=== DOCUMENT PASSAGE ===
================

  • What’s Canada Buying? (2)  Nova Scotia’s premier brushed aside suggestions Saturday that leading British defence companies could try to muscle in on lucrative contracts to build Canada’s new fleet of warships. Darrell Dexter said he has no worries that BAE Systems will take away work from Canadian companies after a company official said it and the British government hold designs for several warships and would be willing to share them with Canada in some sort of arrangement. Dexter has been vigorously lobbying the federal government to secure the lion’s share of the $33-billion contract for Halifax-based Irving Shipbuilding Inc. The premier said he was pleased to see Defence Minister Peter MacKay immediately rebuff any notion Friday that the contracts would be shared with outside parties, and restate the position that it would be a Canadian bid process. “If anything, it underlines the fact that the Irving Shipyards is the only completely Canadian-owned and operated yard in the bidding process,” Dexter told reporters after addressing the provincial NDP annual general meeting in Halifax. “I believe the Irving bid really is Canada’s bid and this only underlines that.” ….”

================

=== RECORD EXTRACTS ===
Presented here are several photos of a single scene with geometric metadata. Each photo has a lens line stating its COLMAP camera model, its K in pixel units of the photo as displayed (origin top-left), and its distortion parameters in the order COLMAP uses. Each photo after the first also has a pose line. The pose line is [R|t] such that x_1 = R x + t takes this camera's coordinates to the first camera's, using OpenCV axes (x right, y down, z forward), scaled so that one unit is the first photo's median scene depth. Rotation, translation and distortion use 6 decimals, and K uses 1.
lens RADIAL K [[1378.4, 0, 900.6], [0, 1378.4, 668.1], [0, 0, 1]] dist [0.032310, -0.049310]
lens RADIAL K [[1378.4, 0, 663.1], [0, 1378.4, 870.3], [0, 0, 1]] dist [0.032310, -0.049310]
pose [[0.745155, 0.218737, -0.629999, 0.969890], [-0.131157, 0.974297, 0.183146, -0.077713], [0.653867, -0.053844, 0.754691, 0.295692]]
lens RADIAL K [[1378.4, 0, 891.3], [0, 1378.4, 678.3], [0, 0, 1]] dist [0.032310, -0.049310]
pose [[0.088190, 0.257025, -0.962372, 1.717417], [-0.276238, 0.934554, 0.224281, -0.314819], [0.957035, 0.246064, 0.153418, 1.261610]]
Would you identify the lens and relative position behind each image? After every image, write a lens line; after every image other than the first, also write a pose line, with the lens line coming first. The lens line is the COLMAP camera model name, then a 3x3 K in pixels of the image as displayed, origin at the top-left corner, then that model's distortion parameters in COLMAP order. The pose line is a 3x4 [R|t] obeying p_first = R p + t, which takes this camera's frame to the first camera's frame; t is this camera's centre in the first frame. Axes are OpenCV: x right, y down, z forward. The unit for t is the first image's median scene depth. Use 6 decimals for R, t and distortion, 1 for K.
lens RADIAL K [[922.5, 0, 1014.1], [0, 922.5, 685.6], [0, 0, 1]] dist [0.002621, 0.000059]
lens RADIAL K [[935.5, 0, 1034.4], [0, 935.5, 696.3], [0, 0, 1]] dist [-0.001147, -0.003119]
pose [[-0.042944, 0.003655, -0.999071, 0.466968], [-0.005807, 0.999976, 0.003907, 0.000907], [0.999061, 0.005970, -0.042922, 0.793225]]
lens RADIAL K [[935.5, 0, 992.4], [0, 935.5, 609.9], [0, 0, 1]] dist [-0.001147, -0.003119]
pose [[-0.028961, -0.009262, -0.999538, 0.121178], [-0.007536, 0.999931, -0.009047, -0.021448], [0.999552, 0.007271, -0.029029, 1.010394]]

================

=== EXERCISE DESCRIPTION ===
Extend the news passage about Nova Scotia's push for Canada's warship-building contracts, picking up after its final quoted sentence. The items are unrelated to the news passage and serve as separate material.

=== EXERCISE OUTPUT ===
  • Afghanistan (1)  Canada is severing ties with a controversial Afghan security firm blacklisted last year by the U.S. military amid allegations of corruption and excessive violence, the Star has learned. Watan Risk Management, which safeguards Canada’s signature Dahla Dam restoration project in Kandahar, is being replaced by an as-yet-unnamed firm, as engineering giant SNC-Lavalin scrambles to finish the job. “Watan will no longer provide security services to this project and we have taken measures to have an alternate security supplier in place,” SNC-Lavalin spokeswoman Leslie Quintan confirmed in an email to the Star. “Because this is an issue of security, we are not at liberty to go into any further detail.” ….”
  • Afghanistan (2)  “…. by going to Kandahar with Defense Minister Peter Mackay and Chief of Defense Staff, Gen. Walter Natynczyk, Prime Minister Harper not only has symbolically thanked the soldiers, but given indication that he has no intention of letting our military wither on the vine, as has happened when past military missions ended. till, for politicians, words and deeds do not necessarily mesh. It’s inevitable that after Afghanistan the military budget will be trimmed, if not chopped. The $16 billion cost for 65 F-35 strike aircraft is rising every day, and debate continues as to whether this is the best use of of limited defense dollars ….”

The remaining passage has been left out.